If this seems like a stretch, think about TikTok’s greatest vogue traits over the previous few years. In 2022, the L.L. Bean Boat and Tote went viralprompting the Maine clothing store to put the preppy New England staple on backorder for months. Eventually, the Bottega Veneta Jodie and The Row Margaux luggage took off to the purpose the place even their dupes turned in style. By late 2024, the Hermès Birkin, some of the costly luxurious purses in the marketplace, prompted such a frenzy that folks started clamoring for the Walmart knock-off they claimed would “eat the rich.” Throughout all of this, the Van Cleef & Arpel Alhambra assortment and its replicas appeared on the necks and wrists of lecturers and influencers alike, in no small half because of its recognition amongst the likes of Bloom.

However, few of my fellow creators brazenly admitted to imitating the elite. Instead, content material creators aspiring to emulate Bloom and others made the case that aspirational items and their reproductions “democratized” vogue. By decreasing the visible distinctions between themselves and the billionaires bombarding the app, the common creator may also confer esteem as nicely, each on and offline.
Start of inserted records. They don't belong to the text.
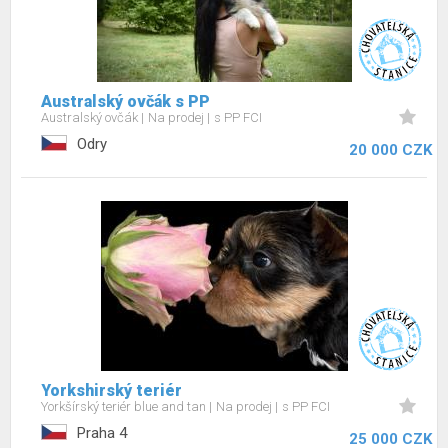
Australský ovčák s PP
Australský ovčák
Na prodej
s PP FCI
Odry
20 000 CZK
Yorkshirský teriér
Yorkšírský teriér blue and tan
Na prodej
s PP FCI
Praha 4
25 000 CZK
That was the promise, however imitation by no means delivers. Attempts at maintaining with the rich as an alternative prompts standing nervousness, elevated consumption, and indebtedness. Sociologists have discovered that states marked by inequality generate the next variety of on-line searches for positional, luxurious items. The prevalence of knock-off standing symbols on-line, and the rise in content material across the consumption of low-cost imitations, gesture towards this. However, the resurgence of mid-tier and entry-level luxurious manufacturers, comparable to Coach, Brahmin, and Kurt Geiger recommend that creators, not less than, have cooled on standing emulation. Over the vacations, creator Autumn Frager went viral for merely strolling by a mall to buy a Brahmin bag. Still, we are not any nearer to ridding TikTok of billionaires. We proceed to consider within the notion of extensively distributed energy by consumption, and what I’ve come to understand is that even after we know it’s a fantasy, it’s nonetheless fairly a troublesome one to reject.

Even as I write this, I’ve The RealReal open in my browser. As I assemble this new identification and wardrobe to match my newfound tenacity, I nonetheless discover myself pondering of labels. I need a new sweatshirt, a black one to interchange the bombed out crewneck. But as I seek for some sartorial protection, a response to final 12 months’s intense worry, uncertainty and vulnerability, I’m conscious that my selection might be noticed someplace on-line. And it should say extra of my financial standing than my emotional state. I assume I ought to select properly.

Jesica Elise Wagstaff is a author and content material creator centered on the style system and consumptive traits.